--- RECORDED DATA Enclosed Below ---
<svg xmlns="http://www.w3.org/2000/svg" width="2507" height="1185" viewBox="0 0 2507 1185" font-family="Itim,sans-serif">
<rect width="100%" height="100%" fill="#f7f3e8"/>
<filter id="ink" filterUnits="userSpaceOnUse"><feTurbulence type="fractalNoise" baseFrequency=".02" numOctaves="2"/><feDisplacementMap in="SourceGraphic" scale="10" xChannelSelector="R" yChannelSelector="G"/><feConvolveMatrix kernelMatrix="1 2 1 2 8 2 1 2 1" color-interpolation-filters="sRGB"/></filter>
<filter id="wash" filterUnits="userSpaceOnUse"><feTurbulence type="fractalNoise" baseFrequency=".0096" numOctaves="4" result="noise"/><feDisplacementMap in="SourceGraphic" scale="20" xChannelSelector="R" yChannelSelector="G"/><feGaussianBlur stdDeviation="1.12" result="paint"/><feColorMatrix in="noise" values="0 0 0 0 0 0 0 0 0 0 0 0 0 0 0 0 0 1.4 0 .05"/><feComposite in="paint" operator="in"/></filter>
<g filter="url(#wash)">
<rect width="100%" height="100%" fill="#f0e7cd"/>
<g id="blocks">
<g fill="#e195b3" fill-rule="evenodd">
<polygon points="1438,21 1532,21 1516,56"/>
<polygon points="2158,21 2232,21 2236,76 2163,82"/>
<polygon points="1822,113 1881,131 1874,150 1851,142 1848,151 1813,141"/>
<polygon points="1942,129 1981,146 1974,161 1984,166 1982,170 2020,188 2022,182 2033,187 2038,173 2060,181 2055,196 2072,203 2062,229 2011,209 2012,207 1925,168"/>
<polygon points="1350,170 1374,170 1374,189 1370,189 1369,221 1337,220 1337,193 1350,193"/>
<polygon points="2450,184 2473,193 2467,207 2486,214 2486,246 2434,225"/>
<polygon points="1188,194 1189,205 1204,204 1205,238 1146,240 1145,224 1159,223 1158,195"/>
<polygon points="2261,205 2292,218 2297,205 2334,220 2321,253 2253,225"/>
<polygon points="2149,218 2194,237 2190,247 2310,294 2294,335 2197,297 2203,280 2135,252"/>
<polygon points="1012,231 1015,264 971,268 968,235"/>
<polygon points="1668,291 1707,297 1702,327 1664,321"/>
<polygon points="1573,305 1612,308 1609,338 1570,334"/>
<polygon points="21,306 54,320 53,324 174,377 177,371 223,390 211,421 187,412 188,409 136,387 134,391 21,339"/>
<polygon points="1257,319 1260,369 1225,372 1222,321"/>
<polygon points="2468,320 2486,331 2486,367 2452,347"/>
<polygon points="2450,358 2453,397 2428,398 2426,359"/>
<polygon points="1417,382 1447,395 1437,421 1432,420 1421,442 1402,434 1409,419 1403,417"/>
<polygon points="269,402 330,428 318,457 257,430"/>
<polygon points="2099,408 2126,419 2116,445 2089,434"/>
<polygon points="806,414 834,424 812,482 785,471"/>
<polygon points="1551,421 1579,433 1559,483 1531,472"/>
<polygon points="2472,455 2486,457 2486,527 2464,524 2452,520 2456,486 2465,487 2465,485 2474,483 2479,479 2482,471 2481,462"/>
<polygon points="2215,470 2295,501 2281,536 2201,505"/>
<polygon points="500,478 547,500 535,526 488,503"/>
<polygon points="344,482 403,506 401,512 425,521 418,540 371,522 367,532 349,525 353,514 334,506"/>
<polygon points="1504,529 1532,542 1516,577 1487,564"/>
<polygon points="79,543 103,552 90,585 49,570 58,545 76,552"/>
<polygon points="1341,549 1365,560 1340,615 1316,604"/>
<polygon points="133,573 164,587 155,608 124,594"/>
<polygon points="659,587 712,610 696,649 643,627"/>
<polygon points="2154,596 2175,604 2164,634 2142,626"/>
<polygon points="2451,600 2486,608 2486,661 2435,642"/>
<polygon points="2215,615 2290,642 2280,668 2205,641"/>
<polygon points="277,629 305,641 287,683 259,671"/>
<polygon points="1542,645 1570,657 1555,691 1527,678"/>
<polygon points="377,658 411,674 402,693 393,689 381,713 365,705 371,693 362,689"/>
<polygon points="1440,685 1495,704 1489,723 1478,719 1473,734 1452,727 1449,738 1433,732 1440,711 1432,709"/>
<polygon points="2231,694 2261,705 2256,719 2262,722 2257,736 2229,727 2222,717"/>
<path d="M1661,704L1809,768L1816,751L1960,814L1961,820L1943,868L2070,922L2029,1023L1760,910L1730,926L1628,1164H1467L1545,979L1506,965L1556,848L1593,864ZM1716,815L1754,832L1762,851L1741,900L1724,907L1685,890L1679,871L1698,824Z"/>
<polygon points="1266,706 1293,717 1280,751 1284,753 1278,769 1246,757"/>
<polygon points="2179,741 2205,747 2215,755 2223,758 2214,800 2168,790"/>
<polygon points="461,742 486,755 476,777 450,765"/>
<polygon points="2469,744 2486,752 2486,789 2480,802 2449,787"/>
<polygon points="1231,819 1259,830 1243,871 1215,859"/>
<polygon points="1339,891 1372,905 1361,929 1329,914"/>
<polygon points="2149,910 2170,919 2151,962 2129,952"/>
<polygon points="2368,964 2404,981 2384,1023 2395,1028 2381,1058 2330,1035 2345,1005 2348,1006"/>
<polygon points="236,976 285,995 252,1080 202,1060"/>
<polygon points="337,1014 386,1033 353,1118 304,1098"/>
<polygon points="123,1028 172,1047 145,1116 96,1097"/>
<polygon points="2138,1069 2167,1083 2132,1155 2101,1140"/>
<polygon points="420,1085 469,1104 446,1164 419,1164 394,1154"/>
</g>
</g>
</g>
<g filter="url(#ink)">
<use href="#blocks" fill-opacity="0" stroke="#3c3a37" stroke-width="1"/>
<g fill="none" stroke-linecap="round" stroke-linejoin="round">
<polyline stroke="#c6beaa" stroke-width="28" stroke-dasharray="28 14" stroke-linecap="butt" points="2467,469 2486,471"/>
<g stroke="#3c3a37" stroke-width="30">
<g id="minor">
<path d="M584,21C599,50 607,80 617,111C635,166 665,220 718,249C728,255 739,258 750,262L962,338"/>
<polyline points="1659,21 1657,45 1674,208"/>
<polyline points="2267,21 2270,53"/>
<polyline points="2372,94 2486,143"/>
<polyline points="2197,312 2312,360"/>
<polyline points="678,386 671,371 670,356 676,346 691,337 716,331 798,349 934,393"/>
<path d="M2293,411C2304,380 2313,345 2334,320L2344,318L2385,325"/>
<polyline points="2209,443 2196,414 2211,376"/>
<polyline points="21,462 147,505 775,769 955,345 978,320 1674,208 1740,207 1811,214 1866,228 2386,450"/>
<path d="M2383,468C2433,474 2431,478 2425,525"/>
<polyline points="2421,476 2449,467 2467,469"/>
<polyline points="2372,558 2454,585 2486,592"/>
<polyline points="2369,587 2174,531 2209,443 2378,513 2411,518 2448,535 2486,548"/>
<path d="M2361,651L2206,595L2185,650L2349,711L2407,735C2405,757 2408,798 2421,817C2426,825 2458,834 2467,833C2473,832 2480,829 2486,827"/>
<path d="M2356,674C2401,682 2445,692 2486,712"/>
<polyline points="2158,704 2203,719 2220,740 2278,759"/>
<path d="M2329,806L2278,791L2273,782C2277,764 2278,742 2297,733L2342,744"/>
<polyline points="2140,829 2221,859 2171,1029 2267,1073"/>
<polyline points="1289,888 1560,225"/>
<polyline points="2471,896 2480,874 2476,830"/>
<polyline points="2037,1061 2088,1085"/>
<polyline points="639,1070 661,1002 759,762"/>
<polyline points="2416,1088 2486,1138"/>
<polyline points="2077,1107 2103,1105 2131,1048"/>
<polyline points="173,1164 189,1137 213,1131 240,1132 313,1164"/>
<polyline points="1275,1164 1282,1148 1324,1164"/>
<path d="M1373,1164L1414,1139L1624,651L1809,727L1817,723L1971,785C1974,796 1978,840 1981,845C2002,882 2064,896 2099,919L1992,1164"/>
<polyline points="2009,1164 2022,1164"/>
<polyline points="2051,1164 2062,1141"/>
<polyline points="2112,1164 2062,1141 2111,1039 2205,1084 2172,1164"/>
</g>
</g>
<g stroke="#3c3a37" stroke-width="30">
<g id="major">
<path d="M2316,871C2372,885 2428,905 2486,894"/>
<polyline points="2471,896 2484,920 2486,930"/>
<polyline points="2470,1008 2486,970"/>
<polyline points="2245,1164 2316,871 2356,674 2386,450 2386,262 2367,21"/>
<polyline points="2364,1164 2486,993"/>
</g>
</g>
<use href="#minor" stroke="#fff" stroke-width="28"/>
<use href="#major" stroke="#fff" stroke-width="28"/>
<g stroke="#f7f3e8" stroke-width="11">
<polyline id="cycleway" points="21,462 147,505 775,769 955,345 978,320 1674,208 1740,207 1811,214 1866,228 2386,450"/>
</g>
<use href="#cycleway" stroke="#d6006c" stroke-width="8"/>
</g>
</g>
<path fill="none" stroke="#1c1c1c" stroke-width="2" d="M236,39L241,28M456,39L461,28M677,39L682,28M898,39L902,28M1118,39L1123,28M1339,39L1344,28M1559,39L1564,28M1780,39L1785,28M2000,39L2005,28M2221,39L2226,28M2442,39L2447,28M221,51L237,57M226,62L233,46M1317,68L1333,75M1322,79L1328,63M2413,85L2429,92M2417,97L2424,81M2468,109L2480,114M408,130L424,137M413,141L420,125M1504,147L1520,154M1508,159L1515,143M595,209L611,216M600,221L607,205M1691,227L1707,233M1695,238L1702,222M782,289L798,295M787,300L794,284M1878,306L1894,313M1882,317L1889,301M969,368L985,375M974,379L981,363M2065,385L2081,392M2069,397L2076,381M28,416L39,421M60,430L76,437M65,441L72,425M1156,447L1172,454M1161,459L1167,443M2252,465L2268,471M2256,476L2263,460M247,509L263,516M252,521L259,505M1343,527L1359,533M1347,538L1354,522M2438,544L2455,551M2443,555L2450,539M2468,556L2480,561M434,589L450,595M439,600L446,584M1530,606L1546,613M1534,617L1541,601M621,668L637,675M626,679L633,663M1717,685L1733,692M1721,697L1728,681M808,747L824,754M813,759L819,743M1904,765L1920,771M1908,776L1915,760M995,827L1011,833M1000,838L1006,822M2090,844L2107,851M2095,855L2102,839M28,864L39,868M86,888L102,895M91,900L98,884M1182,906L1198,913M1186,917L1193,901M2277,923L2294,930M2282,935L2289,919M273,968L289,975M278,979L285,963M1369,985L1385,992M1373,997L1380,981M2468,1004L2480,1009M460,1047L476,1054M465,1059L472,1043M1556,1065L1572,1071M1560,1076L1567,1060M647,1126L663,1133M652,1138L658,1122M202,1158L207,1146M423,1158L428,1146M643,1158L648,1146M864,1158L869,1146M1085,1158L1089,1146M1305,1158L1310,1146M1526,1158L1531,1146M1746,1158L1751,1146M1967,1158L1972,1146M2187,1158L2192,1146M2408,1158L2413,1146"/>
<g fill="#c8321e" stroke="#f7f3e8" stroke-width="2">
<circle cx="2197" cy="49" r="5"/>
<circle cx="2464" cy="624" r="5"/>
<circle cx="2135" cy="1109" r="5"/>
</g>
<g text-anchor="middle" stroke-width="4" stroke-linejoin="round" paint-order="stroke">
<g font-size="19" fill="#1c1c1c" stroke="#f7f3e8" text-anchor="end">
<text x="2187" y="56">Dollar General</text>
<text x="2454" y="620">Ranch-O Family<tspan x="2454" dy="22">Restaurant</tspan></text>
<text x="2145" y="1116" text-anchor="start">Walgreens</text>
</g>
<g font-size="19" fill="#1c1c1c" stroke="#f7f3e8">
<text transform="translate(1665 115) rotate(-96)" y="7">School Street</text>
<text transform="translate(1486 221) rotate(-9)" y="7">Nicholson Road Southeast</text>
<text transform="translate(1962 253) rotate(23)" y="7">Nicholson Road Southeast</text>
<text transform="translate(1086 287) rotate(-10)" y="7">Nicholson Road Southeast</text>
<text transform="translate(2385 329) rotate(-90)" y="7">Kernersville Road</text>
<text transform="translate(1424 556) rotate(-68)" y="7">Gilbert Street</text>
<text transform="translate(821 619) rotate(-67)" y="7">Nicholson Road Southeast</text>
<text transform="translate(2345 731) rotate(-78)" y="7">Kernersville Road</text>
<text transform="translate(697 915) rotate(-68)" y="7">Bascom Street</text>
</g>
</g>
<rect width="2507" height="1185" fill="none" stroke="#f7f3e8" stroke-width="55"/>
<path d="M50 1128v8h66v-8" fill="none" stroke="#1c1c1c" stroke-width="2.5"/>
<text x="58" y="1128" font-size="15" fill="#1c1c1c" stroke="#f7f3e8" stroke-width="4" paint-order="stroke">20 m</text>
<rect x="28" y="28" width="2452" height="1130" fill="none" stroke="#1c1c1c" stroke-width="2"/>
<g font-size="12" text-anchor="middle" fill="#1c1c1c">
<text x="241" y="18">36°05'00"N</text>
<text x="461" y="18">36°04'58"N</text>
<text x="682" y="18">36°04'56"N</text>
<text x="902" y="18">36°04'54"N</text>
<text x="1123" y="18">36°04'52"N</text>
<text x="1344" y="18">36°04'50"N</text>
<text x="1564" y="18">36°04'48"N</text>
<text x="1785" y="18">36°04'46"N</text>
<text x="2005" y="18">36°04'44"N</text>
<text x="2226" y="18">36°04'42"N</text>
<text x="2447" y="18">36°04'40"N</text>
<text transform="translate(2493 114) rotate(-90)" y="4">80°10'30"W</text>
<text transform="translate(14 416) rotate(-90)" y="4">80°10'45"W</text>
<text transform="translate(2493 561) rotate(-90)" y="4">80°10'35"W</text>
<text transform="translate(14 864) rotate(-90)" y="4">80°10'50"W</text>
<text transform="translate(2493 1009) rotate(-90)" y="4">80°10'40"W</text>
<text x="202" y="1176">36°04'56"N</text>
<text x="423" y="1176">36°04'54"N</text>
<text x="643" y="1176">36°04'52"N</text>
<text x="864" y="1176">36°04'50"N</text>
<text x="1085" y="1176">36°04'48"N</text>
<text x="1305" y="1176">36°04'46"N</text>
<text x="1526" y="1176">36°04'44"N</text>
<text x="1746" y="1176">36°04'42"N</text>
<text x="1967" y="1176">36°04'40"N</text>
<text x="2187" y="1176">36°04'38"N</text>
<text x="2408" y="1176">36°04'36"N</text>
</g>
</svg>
--- End of Enclosed RECORDED DATA ---
= EXERCISE =
Count up the lines above that include the string "baseFrequency" and report nothing but that number.

= WRITTEN ANSWER =
2